◆ Dataset extract:
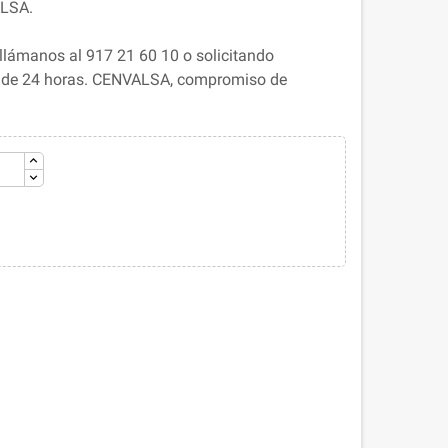
ALSA.
llámanos al 917 21 60 10 o solicitando
s de 24 horas. CENVALSA, compromiso de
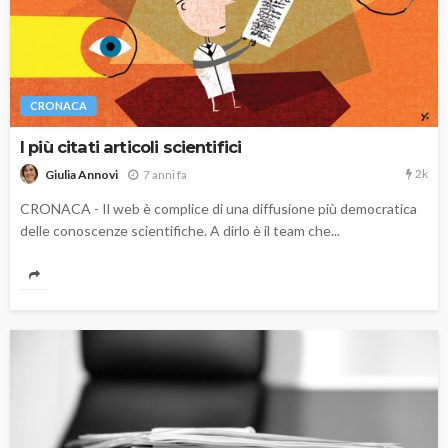
CRONACA
I più citati articoli scientifici
2k
7 anni fa
Giulia Annovi
CRONACA - Il web è complice di una diffusione più democratica
delle conoscenze scientifiche. A dirlo è il team che...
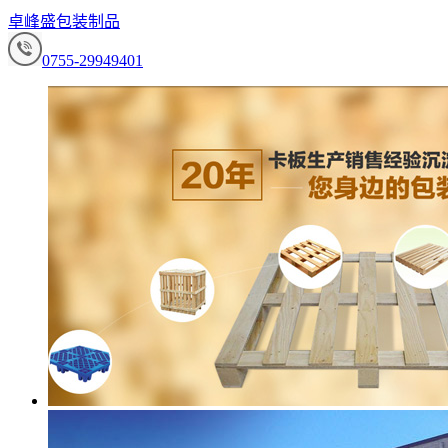
卓峰盛包装制品
0755-29949401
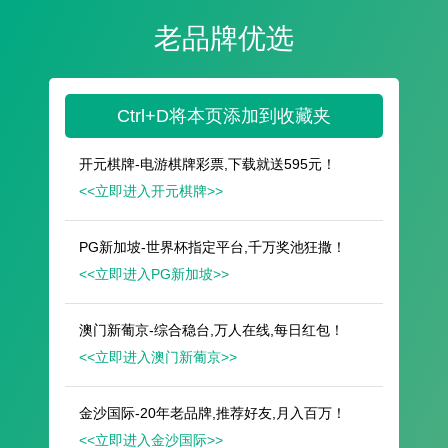
遥想公瑾当年，小乔初嫁了，雄姿英发。
羽扇纶巾，谈笑间，樯橹灰飞烟灭。
故国神游，多情应笑我，早生华发。
人生如梦，一尊还酹江月。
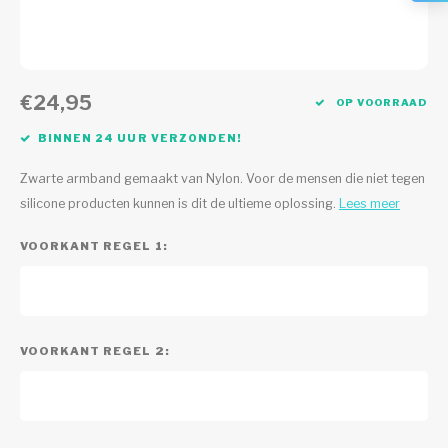
€24,95
OP VOORRAAD
BINNEN 24 UUR VERZONDEN!
Zwarte armband gemaakt van Nylon. Voor de mensen die niet tegen
silicone producten kunnen is dit de ultieme oplossing.
Lees meer
VOORKANT REGEL 1:
VOORKANT REGEL 2:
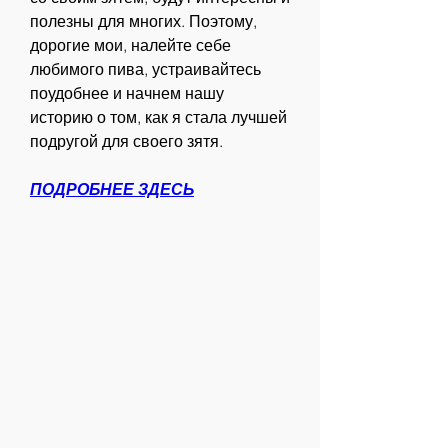
полезны для многих. Поэтому, 
дорогие мои, налейте себе 
любимого пива, устраивайтесь 
поудобнее и начнем нашу 
историю о том, как я стала лучшей 
подругой для своего зятя.
ПОДРОБНЕЕ ЗДЕСЬ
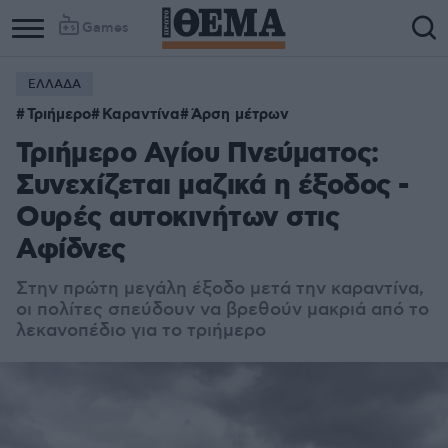
Games
ΕΛΛΑΔΑ
Τριήμερο
Καραντίνα
Άρση μέτρων
Τριήμερο Αγίου Πνεύματος:
Συνεχίζεται μαζικά η έξοδος -
Ουρές αυτοκινήτων στις
Αφίδνες
Στην πρώτη μεγάλη έξοδο μετά την καραντίνα,
οι πολίτες σπεύδουν να βρεθούν μακριά από το
λεκανοπέδιο για το τριήμερο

◆ Your objective: Please transcribe the text of all the items above word for word and line for line, leaving the pictures out.

◆ Exercise output:
ALSA.
llámanos al 917 21 60 10 o solicitando
s de 24 horas. CENVALSA, compromiso de
CRONACA
I più citati articoli scientifici
2k
7 anni fa
Giulia Annovi
CRONACA - Il web è complice di una diffusione più democratica
delle conoscenze scientifiche. A dirlo è il team che...
卓峰盛包装制品
0755-29949401
遥想公瑾当年，小乔初嫁了，雄姿英发。
羽扇纶巾，谈笑间，樯橹灰飞烟灭。
故国神游，多情应笑我，早生华发。
人生如梦，一尊还酹江月。
€24,95
OP VOORRAAD
BINNEN 24 UUR VERZONDEN!
Zwarte armband gemaakt van Nylon. Voor de mensen die niet tegen
silicone producten kunnen is dit de ultieme oplossing.
Lees meer
VOORKANT REGEL 1:
VOORKANT REGEL 2:
полезны для многих. Поэтому, 
дорогие мои, налейте себе 
любимого пива, устраивайтесь 
поудобнее и начнем нашу 
историю о том, как я стала лучшей 
подругой для своего зятя.
ПОДРОБНЕЕ ЗДЕСЬ
Games
ΕΛΛΑΔΑ
Τριήμερο
Καραντίνα
Άρση μέτρων
Τριήμερο Αγίου Πνεύματος:
Συνεχίζεται μαζικά η έξοδος -
Ουρές αυτοκινήτων στις
Αφίδνες
Στην πρώτη μεγάλη έξοδο μετά την καραντίνα,
οι πολίτες σπεύδουν να βρεθούν μακριά από το
λεκανοπέδιο για το τριήμερο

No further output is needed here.